### Study text
- 1Ecologically significant evolutionary change, occurring over tens of generations or fewer, is now widely documented in nature. These findings counter the long-standing assumption that ecological and evolutionary processes occur on different time-scales, and thus that the study of ecological processes can safely assume evolutionary stasis. Recognition that substantial evolution occurs on ecological time-scales dissolves this dichotomy and provides new opportunities for integrative approaches to pressing questions in many fields of biology.
- 2The goals of this special feature are twofold: to consider the factors that influence evolution on ecological time-scales – phenotypic plasticity, maternal effects, sexual selection, and gene flow – and to assess the consequences of such evolution – for population persistence, speciation, community dynamics, and ecosystem function.
- 3The role of evolution in ecological processes is expected to be largest for traits that change most quickly and for traits that most strongly influence ecological interactions. Understanding this fine-scale interplay of ecological and evolutionary factors will require a new class of eco-evolutionary dynamic modelling.

### Available data
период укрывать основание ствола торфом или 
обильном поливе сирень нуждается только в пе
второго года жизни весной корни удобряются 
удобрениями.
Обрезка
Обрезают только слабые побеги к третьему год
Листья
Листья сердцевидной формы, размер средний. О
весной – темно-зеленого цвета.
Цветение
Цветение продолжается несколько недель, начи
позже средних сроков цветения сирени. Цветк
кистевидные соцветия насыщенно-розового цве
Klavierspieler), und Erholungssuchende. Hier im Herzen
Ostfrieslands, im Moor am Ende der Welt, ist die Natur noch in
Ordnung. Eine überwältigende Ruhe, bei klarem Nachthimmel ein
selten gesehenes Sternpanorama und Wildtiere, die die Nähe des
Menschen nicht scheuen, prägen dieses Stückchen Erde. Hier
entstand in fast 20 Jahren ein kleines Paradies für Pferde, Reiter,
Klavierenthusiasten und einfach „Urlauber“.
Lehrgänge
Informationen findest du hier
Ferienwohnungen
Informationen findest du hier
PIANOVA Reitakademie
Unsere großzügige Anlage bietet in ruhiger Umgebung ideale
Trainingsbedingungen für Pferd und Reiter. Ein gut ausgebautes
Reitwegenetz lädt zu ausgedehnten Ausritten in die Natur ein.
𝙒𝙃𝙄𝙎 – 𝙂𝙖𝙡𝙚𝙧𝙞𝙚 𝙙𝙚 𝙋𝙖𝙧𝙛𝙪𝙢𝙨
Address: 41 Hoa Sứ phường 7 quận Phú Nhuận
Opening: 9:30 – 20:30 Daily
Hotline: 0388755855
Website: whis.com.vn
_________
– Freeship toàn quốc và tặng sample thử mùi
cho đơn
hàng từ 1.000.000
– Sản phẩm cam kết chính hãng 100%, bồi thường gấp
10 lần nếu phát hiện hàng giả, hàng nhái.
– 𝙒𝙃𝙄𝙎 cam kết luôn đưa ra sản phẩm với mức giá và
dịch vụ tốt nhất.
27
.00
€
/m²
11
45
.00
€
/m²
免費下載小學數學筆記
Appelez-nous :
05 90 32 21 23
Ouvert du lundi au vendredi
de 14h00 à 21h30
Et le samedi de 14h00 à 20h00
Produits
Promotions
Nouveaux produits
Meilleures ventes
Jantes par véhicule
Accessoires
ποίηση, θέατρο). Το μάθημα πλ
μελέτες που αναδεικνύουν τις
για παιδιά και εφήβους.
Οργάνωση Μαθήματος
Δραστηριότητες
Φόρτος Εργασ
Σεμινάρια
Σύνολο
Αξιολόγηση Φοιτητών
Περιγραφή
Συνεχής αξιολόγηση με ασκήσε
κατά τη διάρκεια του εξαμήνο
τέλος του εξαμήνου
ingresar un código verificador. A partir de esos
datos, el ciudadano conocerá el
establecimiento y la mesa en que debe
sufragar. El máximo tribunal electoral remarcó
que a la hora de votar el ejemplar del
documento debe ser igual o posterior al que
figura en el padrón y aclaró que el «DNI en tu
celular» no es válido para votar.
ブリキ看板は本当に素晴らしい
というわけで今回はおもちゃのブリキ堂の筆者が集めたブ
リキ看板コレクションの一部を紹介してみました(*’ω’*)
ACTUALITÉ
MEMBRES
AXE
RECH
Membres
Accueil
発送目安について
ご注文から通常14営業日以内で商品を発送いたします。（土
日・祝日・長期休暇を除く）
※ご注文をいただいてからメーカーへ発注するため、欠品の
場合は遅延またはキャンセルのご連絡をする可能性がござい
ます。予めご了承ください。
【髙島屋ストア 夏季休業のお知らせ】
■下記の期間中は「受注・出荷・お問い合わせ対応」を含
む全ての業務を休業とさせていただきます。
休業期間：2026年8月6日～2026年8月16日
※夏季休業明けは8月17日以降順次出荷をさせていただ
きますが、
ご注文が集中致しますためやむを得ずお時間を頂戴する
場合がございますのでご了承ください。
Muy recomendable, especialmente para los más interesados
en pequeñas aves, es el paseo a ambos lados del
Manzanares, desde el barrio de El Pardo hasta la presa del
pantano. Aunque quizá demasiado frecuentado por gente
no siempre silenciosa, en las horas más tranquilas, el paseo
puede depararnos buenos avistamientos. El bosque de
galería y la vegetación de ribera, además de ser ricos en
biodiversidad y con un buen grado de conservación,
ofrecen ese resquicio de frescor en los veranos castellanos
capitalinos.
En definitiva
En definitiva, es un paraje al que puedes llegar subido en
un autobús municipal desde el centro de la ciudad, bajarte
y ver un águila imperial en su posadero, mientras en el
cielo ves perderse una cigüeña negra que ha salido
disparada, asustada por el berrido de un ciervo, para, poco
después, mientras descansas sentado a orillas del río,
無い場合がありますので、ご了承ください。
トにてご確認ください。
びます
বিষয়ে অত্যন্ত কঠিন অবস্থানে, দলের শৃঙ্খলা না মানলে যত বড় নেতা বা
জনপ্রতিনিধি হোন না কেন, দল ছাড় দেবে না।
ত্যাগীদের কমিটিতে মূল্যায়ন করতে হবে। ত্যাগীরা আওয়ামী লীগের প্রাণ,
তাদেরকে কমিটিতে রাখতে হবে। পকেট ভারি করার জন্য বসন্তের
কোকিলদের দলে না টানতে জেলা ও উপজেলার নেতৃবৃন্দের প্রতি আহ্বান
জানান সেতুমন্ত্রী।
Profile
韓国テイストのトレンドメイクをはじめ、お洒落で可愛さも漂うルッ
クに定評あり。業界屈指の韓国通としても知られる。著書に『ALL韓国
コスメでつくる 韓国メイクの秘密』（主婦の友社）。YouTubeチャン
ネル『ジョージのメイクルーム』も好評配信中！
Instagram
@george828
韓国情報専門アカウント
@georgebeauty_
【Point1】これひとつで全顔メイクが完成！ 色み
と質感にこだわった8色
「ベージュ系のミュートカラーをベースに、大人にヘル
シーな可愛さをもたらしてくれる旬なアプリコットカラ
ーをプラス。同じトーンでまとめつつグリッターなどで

### Required action A
Summarize the text on evolution over ecological time-scales in two sentences.
### Required action B
Proceed with the text on evolution over ecological time-scales, starting after its final sentence.

### Result A
Evolutionary change that matters ecologically and occurs within tens of generations or fewer is now widely documented in nature, which overturns the assumption that ecological and evolutionary processes run on separate time-scales and opens the way to integrative approaches across biology. The special feature considers the factors that influence such evolution and its consequences for populations, speciation, communities and ecosystems, and it holds that evolution will matter most for fast-changing traits that strongly affect ecological interactions, a fine-scale interplay that will require a new class of eco-evolutionary dynamic modelling.

### Result B
- 4Contemporary evolution occurs in a wide diversity of ecological contexts, but appears to be especially common in response to anthropogenic changes in selection and population structure. Evolutionary biology may thus offer substantial insight to many conservation issues arising from global change.
- 5Recent studies suggest that fluctuating selection and associated periods of contemporary evolution are the norm rather than exception throughout the history of life on earth. The consequences of contemporary evolution for population dynamics and ecological interactions are likely ubiquitous in time and space.